STROGANOV PALACE (17 Nevsky Prospect), an architectural monument of the late Baroque period. Originally a two-storey house at the corner of Nevsky Prospect and Moika River Embankment (1738, architect M.G. Zemtsov), it was rebuilt in 1752-1754 (architect F. Rastrelli) for Baron S.G. Stroganov
The first house for the Stroganovs was built on the site probably in 1720s. It was one storey building . In 1740s Аrchitect Mikhail Zemtsov erected the second two-storey house. In 1752 baron Sergey Stroganov commissioned the palace design to Italian architect Francesco Rastrelli, who was famous for the Catherine Palace, the Smolny Convent for Empress Elisabeth. Since the Stroganovs were the richest family in Russia and were related to the Empress by marriage, Rastrelli could not turn down the commission and hastily prepared a design for the townhouse
Architecture The facade of the building looks onto the Nevsky Prospekt. It has an entrance arch supported by two Corinthian columns. The arch is crowned with a pediment bearing the Stroganov's coat of arms.

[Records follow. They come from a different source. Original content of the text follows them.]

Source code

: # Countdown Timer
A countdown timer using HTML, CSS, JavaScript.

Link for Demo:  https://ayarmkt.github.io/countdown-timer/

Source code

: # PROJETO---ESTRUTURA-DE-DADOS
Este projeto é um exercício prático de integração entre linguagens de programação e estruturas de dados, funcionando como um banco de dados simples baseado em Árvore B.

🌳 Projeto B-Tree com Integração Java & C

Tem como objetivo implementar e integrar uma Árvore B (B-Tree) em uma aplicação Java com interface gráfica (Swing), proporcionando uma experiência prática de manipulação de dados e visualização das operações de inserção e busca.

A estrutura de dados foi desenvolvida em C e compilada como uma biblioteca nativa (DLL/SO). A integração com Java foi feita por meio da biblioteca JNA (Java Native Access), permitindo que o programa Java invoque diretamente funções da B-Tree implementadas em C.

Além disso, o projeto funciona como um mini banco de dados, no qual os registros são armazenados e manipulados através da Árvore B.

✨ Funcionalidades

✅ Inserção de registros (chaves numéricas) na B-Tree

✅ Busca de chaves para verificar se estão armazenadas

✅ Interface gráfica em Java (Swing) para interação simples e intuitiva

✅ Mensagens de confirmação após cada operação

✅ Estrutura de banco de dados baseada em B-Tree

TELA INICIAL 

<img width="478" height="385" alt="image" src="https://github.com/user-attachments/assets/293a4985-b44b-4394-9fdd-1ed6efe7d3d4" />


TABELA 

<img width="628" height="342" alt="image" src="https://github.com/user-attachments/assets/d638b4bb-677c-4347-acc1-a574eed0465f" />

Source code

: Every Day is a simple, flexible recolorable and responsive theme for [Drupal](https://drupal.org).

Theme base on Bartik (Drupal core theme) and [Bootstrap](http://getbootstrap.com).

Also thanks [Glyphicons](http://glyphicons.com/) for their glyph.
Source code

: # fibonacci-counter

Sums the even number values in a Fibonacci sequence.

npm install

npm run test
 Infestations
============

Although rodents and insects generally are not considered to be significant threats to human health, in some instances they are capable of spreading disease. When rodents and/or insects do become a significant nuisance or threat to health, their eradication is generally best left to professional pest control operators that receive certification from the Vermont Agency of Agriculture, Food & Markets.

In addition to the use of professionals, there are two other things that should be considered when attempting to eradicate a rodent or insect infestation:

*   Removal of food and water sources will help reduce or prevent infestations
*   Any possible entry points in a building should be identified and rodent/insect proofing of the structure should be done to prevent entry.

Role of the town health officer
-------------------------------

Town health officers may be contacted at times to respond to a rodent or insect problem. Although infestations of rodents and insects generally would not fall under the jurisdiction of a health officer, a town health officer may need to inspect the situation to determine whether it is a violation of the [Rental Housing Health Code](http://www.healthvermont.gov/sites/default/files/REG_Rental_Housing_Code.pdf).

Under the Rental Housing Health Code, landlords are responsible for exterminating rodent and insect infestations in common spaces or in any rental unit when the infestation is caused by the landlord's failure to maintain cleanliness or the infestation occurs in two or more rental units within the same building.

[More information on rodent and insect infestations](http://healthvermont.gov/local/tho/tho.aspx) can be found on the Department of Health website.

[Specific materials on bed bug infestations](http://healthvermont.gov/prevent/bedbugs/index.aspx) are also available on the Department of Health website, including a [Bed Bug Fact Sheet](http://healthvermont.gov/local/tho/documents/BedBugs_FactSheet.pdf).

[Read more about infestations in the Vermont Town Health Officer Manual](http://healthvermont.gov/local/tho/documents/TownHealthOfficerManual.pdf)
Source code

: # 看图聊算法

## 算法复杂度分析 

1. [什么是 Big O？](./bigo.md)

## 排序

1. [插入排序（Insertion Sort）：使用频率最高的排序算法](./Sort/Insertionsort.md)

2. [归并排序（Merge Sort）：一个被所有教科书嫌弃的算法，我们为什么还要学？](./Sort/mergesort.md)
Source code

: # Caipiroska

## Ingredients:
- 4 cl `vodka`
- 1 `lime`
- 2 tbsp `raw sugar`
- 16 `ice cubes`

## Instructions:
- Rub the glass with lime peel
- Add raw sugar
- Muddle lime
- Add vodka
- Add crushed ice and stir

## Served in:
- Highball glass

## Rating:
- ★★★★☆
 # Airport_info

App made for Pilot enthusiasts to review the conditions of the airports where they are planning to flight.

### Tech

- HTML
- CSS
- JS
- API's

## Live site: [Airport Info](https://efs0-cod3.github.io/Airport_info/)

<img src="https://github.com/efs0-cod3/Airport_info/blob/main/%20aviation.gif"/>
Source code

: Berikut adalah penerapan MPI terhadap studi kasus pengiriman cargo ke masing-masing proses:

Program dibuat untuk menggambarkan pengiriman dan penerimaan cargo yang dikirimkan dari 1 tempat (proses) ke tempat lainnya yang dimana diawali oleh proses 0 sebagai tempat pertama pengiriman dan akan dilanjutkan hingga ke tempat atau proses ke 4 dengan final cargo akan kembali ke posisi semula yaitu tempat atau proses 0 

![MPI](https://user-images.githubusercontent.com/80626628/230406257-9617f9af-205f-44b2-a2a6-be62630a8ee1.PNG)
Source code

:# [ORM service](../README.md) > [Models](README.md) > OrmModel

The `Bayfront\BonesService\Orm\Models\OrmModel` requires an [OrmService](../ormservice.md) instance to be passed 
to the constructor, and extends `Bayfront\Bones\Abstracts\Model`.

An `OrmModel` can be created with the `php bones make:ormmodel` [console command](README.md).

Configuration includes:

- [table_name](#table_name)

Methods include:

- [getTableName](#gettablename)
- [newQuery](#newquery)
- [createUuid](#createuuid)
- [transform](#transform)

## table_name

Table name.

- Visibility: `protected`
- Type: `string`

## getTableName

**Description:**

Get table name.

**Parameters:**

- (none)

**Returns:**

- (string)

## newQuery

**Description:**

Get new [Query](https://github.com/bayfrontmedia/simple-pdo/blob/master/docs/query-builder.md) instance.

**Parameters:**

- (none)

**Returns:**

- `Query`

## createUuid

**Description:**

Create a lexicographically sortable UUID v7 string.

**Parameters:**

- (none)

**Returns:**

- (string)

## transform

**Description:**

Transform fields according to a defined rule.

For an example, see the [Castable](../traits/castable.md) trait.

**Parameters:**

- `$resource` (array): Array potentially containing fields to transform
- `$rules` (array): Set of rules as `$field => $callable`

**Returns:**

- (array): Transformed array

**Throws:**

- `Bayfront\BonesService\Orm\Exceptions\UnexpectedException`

In 1988 the palace was handed over to Russian Museum and became its branch in order to house some of the exhibitions. The dilapidated building has been through a thorough and painstaking restoration process since 1991. In keeping with Rastrelli's original design, its walls are now painted light pink (rather than dark green, as they were in the mid-20th century). It is one of the few Baroque structures on Nevsky Prospekt that has preserved its original view.